Effect of changes to the Banking Act

Recent changes to the Banking Act 1959 have reduced the timeframes in which bank accounts become "inactive". If an account is inactive for three years, the funds are deemed to be "unclaimed" and are transferred to ASIC.

Given that most commercial and retail leases run for terms longer than three years, if a tenant provides security by way of a cash bond that is held in a separate bank account, then the landlord and tenant run the risk that the funds will be transferred to ASIC after the statutory period of inactivity.

While those funds are not actually forfeited to ASIC as there are procedures to recover them, inactive accounts add a further administrative aspect and a potential pitfall to landlords in holding cash bonds.

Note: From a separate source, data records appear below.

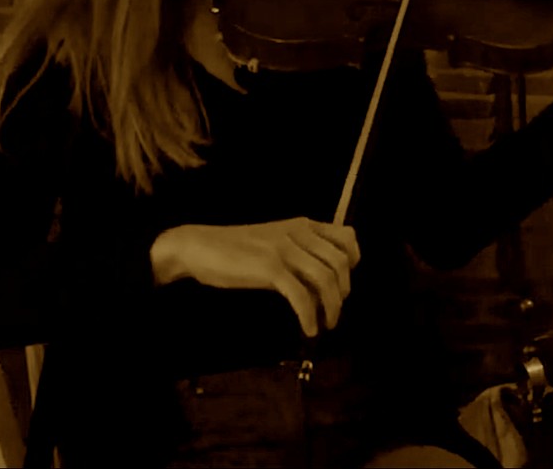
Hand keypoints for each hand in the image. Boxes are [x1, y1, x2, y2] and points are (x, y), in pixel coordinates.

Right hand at [150, 219, 360, 337]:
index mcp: (303, 224)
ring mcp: (285, 250)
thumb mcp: (275, 242)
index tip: (344, 282)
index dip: (353, 261)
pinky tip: (309, 328)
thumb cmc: (235, 249)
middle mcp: (299, 233)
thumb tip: (321, 281)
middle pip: (340, 262)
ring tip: (326, 324)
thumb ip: (300, 253)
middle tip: (334, 309)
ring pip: (325, 279)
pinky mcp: (270, 268)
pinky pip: (301, 295)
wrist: (198, 247)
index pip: (347, 237)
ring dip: (331, 307)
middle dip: (343, 290)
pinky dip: (309, 315)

Landlords should also be aware that, just because an account is earning interest and/or fees are being charged, this does not automatically "activate" the account to avoid the time period for transfer of the funds to ASIC.

Procedural considerations concerning bank guarantees

Possession pending provision of a bank guarantee

The procedural and administrative requirements of some banks means that the turn-around time for issuing a bank guarantee may be a number of days or even a number of weeks. This can lead to a situation where, for reasons of urgency regarding fitout or occupancy requirements, the tenant requests that the landlord provide access to the premises prior to receiving the bank guarantee, where the tenant is willing to provide a cash bond in the interim.

Some risks to landlords in accepting interim cash bonds are:

  • The impetus for the tenant to actually provide the bank guarantee may be lessened where the tenant is already in possession of the premises.
  • If the tenant's bank imposes further conditions on the bank guarantee which are not acceptable to the landlord, the landlord's bargaining position may be reduced where it has already allowed the tenant into occupation.
  • As set out above, if the tenant becomes insolvent before the bank guarantee is actually received, then the landlord may be left in a position where it holds no security, as the bond may be clawed back by the administrator, liquidator or other appointed party.
  • For a Retail Lease in NSW, the cash bond may need to be lodged with NSW Fair Trading, even if it is intended that it will only be held for a short period.

Terms of a bank guarantee

Parties may spend significant time and expense negotiating the terms of a lease, but are often more relaxed when it comes to checking a bank guarantee's provisions. Although it is often seen as a mere administrative task, landlords and tenants should give careful consideration to the actual terms of the bank guarantee.

Consideration needs to be given to the description of the agreement in the bank guarantee. From a landlord's perspective, the bank guarantee should cover all the obligations of the tenant under the lease, not just rent or a "rental bond". Expiry dates are quite common these days and landlords should check that what is set out in the bank guarantee matches the lease agreement. Landlords should also pay attention to which bank is issuing the guarantee and any procedures which are set out in the guarantee itself, particularly branch locations and the steps which must be taken to draw down the funds.

Key considerations

Landlords should give serious thought to the form of security they require under a lease. Where a bank guarantee is specified, landlords will be better placed if they make the receipt of the bank guarantee a pre-condition to handing over possession of the premises. It may also assist with the process if, at the outset of the lease negotiation, the proposed tenant is given an 'information sheet' which sets out the landlord's requirements for the bank guarantee.

Tenants should commence the process of applying for the bank guarantee early on and should always seek clarification from landlords about their specific requirements regarding the bank guarantee.

The content of this article is intended to provide a general guide to the subject matter. Specialist advice should be sought about your specific circumstances.